**Task brief**
Below are the records; count how many of their lines contain the word "VOCATIONAL" and give that number only.

(Supplied material)

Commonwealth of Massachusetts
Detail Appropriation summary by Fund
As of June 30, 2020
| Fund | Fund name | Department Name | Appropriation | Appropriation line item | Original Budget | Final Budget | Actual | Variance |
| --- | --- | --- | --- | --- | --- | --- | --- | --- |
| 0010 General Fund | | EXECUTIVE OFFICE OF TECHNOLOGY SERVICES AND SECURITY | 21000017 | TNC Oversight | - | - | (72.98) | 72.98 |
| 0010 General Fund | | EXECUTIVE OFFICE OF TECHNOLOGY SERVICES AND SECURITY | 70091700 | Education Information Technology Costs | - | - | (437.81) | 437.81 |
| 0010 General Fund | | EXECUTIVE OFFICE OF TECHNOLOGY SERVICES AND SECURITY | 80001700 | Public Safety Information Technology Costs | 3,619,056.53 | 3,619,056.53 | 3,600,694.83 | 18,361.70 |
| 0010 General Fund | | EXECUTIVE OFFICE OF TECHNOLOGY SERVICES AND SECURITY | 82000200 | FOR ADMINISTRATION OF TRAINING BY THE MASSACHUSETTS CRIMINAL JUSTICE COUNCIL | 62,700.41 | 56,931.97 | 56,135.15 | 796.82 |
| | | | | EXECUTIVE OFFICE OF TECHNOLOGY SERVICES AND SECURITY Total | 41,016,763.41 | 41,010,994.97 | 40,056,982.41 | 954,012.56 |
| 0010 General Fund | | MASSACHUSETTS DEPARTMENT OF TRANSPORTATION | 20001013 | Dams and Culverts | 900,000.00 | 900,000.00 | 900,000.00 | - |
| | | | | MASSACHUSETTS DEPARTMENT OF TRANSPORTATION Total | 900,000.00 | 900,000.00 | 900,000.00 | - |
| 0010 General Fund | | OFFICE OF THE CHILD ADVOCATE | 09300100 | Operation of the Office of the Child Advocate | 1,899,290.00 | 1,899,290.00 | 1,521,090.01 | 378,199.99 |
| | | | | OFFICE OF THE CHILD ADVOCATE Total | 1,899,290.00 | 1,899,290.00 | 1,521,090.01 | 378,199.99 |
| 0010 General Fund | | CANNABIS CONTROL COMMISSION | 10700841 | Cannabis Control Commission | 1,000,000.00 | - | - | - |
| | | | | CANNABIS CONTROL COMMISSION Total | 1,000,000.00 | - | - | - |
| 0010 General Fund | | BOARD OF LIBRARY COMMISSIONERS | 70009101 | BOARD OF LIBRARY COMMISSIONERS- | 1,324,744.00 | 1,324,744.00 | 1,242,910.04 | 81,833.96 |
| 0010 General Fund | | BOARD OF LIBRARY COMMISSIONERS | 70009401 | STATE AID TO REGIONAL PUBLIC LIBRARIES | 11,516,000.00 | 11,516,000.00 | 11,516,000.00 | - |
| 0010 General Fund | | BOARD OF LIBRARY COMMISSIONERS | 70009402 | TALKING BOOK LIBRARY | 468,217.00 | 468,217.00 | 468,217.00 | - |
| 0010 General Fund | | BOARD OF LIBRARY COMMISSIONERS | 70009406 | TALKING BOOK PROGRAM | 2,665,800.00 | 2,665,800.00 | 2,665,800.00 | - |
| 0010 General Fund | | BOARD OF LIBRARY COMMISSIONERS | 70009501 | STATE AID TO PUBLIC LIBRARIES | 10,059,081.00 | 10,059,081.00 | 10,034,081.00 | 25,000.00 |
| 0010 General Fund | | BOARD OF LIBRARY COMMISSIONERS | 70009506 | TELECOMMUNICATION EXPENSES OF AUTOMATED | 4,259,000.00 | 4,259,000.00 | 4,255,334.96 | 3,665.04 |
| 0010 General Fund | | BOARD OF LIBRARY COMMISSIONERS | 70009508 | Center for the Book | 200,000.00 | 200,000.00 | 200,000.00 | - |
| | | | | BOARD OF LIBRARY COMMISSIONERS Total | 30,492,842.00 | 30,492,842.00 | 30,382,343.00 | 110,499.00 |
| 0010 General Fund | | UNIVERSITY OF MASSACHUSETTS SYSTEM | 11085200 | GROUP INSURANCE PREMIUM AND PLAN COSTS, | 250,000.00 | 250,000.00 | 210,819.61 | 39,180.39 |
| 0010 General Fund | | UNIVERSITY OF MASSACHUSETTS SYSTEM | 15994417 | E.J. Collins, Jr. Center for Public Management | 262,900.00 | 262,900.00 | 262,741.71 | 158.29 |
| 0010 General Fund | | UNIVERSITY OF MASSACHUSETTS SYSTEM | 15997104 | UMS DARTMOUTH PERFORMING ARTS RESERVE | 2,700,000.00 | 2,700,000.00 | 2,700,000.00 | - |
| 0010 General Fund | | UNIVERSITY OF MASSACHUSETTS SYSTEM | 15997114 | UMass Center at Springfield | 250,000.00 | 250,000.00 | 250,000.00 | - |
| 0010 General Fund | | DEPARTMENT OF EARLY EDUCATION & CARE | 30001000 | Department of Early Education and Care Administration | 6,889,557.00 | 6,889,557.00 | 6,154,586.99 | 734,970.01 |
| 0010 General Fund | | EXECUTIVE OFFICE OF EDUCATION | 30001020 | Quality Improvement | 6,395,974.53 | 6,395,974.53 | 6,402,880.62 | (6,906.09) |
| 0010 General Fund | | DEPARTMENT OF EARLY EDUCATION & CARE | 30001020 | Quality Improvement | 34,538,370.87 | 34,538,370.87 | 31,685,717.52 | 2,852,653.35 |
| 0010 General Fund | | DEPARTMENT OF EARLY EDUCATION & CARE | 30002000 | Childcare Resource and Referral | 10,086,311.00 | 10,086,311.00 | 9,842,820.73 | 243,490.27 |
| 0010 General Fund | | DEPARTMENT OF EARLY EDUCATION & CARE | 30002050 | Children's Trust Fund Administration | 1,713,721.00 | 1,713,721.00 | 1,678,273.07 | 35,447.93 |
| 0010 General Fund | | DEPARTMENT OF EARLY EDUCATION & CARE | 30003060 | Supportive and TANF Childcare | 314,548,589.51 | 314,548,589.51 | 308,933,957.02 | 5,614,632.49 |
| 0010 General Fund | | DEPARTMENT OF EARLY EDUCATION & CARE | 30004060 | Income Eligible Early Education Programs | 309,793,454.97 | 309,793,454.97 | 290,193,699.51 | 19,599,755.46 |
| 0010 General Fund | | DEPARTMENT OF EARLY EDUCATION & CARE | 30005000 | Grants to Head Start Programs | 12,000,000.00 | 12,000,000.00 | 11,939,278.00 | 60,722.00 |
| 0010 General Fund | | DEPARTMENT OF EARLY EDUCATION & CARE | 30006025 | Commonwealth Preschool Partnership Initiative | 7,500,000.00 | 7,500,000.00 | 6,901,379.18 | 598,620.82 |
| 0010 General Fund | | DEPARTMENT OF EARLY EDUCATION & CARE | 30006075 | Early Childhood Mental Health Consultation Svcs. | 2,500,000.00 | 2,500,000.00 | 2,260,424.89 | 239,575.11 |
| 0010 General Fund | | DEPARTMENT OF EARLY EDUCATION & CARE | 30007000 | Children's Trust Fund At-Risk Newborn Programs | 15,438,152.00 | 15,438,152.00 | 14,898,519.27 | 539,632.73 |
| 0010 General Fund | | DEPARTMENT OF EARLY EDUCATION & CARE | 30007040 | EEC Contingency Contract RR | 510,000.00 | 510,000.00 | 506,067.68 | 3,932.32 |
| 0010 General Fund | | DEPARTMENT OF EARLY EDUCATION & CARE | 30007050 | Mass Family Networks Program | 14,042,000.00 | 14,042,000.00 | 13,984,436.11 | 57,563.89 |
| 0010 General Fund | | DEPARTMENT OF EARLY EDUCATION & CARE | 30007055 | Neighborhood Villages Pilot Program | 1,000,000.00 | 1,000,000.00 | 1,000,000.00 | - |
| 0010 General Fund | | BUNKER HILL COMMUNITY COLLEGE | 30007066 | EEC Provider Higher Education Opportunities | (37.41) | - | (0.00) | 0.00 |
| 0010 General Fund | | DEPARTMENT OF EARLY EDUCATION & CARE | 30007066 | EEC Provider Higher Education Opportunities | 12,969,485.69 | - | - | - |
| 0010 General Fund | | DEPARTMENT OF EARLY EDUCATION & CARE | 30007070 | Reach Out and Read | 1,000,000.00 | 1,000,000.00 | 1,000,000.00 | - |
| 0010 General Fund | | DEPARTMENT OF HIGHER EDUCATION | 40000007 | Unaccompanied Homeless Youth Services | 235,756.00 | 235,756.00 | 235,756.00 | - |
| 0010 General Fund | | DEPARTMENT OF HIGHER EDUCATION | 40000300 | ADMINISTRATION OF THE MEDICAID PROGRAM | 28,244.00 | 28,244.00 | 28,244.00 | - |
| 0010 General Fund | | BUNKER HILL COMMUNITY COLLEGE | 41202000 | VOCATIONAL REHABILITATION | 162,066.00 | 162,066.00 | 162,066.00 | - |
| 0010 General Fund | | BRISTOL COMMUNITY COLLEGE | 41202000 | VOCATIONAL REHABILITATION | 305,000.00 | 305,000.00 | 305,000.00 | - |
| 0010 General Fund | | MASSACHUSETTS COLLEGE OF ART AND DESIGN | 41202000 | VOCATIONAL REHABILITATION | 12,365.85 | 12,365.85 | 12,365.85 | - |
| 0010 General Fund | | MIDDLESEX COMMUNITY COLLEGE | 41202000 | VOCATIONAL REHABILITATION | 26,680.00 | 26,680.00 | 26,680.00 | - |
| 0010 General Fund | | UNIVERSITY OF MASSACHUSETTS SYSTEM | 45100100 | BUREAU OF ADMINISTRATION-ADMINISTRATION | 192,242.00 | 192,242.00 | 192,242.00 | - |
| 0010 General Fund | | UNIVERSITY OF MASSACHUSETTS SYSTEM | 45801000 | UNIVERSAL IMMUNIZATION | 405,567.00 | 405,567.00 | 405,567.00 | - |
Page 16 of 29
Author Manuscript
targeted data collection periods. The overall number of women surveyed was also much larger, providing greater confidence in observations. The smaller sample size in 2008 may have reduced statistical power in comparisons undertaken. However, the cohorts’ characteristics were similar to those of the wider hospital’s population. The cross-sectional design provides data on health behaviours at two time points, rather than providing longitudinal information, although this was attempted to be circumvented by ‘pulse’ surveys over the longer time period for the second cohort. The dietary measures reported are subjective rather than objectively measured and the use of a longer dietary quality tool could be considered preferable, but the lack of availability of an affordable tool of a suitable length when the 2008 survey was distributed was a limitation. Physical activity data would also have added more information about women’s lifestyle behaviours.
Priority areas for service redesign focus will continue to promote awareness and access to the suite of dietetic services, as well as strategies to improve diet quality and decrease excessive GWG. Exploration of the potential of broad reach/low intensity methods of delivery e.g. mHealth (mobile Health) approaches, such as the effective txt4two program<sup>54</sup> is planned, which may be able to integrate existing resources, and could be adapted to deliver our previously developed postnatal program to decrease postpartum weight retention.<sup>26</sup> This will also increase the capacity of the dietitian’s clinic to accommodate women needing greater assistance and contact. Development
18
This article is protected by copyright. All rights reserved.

(End Supplied material)

**Solution for this task**
4